Antalyaspor; tam da beklediğimiz gibi iyi planlanmış, iyi hazırlanılmış ve bu plan ile hazırlıkların sahaya hatasız yansıtıldığı bir maçı geride bıraktı. Kulübün sosyal medya paylaşımlarının altında futbolu yalnızca skor olarak yorumlayabilecek yeterlilikte insanların Sam Larsson’un oynamaması gerektiği yorumlarından sonra dün akşam bir kez daha gördük ki Larsson; Antalyaspor’un iyi ve doğru oyununun en kıymetli çarklarından biri.
Güray-Saric-Larsson uyumu ile sol kanadın taarruz gücü, Norveçlinin sakatlığı sonrası sahaya çıkan Bytyqi ile sağlanamadı. Aynı oyunun oyuncuları değiller..
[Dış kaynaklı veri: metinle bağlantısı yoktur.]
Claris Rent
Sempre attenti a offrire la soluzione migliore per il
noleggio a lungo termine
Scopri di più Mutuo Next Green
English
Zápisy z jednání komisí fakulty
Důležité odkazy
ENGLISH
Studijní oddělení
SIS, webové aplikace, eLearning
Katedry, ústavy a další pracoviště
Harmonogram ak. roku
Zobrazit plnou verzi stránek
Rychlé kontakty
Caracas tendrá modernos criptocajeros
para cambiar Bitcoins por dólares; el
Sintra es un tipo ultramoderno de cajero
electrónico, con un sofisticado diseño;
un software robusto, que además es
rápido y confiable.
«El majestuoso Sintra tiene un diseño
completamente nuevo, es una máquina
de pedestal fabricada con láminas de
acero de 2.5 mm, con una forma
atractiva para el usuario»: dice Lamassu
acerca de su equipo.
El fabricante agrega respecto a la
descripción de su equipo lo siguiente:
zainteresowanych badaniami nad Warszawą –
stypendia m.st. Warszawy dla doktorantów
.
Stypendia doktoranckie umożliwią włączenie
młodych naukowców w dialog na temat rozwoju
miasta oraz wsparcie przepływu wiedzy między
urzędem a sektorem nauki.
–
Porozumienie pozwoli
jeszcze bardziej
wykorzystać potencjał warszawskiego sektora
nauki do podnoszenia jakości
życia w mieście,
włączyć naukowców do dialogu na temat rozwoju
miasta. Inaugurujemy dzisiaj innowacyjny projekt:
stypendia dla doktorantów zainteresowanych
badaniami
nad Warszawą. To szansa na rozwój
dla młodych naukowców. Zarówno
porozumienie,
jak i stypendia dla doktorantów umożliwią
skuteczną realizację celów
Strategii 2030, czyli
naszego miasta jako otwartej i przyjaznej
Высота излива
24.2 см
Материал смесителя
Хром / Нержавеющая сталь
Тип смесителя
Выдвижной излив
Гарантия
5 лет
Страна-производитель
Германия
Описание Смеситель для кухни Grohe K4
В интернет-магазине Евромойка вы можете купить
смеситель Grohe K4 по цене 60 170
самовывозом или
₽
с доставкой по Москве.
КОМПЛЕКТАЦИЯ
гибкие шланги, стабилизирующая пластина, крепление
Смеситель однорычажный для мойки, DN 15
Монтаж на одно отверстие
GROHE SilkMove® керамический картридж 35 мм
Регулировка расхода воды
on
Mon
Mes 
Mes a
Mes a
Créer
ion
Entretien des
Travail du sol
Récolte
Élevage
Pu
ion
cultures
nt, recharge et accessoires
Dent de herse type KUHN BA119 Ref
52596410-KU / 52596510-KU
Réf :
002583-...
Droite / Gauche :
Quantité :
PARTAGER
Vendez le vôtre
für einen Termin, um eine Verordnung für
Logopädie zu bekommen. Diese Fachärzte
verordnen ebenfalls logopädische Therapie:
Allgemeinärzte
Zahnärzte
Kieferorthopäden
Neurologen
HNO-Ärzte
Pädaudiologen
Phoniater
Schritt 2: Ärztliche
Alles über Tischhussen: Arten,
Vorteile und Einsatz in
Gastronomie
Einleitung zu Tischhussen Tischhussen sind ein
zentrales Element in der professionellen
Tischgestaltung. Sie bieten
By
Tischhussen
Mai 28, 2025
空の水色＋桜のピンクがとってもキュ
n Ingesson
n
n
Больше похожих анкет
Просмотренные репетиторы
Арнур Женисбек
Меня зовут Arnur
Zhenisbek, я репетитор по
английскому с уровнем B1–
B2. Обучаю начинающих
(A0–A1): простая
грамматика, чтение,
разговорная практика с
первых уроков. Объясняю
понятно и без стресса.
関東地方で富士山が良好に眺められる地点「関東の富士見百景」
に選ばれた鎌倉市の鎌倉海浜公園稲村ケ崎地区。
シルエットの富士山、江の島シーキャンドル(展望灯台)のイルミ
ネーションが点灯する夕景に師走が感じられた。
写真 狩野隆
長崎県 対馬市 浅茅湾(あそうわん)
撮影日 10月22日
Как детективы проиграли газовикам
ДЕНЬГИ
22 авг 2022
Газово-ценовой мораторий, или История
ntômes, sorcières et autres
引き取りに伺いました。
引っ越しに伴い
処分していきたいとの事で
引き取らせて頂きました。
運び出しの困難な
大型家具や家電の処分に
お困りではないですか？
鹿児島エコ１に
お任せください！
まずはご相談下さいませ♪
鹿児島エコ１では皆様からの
Van de Streek için haftalar geçtikçe daha da yükselmesini beklerken, her maç biraz daha sahadan kayboluyor. Bunun görüntülü analizini, sosyal medya hesabımdan paylaşacağım... Geçen maçlarda da yazdım, Streek yerine artık Safouri’nin ana plana dahil olması gerekiyor ki, sahadaki kısıtlı süresinde yaptığı işler ile gösterdi ki İsrailli’nin oyun aklı, ligdeki bir çok benzer profilin üzerinde. Solda kurulan Güray-Dario-Larsson bağlantılarının bir benzeri, sağda Bünyamin-Safouri-Jehezkel ile kurulabilir ki bu da Antalyaspor’un önlem alınması zor bir takım haline gelmesini sağlayacaktır.
Bireysel performanslar da her geçen maç galibiyetlerin sağladığı özgüven ile birlikte artıyor. Ömer Toprak, son 3-4 maçtır gösterdiği hatasız oyununu yeniden göstermekle kalmayıp, performans olarak üstüne çıktı. Alternatifsiz savunma hattında onun göstereceği performans, kırmızı beyazlılar adına sezon sonundaki konumun da belirleyicisi olacak.
Yol güzel, oyun her geçen gün daha da tatmin edici bir düzeye geliyor, bu maçı saymazsak skor almaya da başlıyoruz... Ancak 2,5 ay sonra başlayacak devre arası transfer dönemi ile birlikte hakemler konusunda soft bir görünüm çizen yönetimin; en azından agresif transferlerle oyuna ve hocaya destek olması gerekiyor.
Ve bu dönemde Assombalonga için kulüpte aracı olan kim var ise, aynı agresif tutum o kişiye karşı da gösterilmek zorunda...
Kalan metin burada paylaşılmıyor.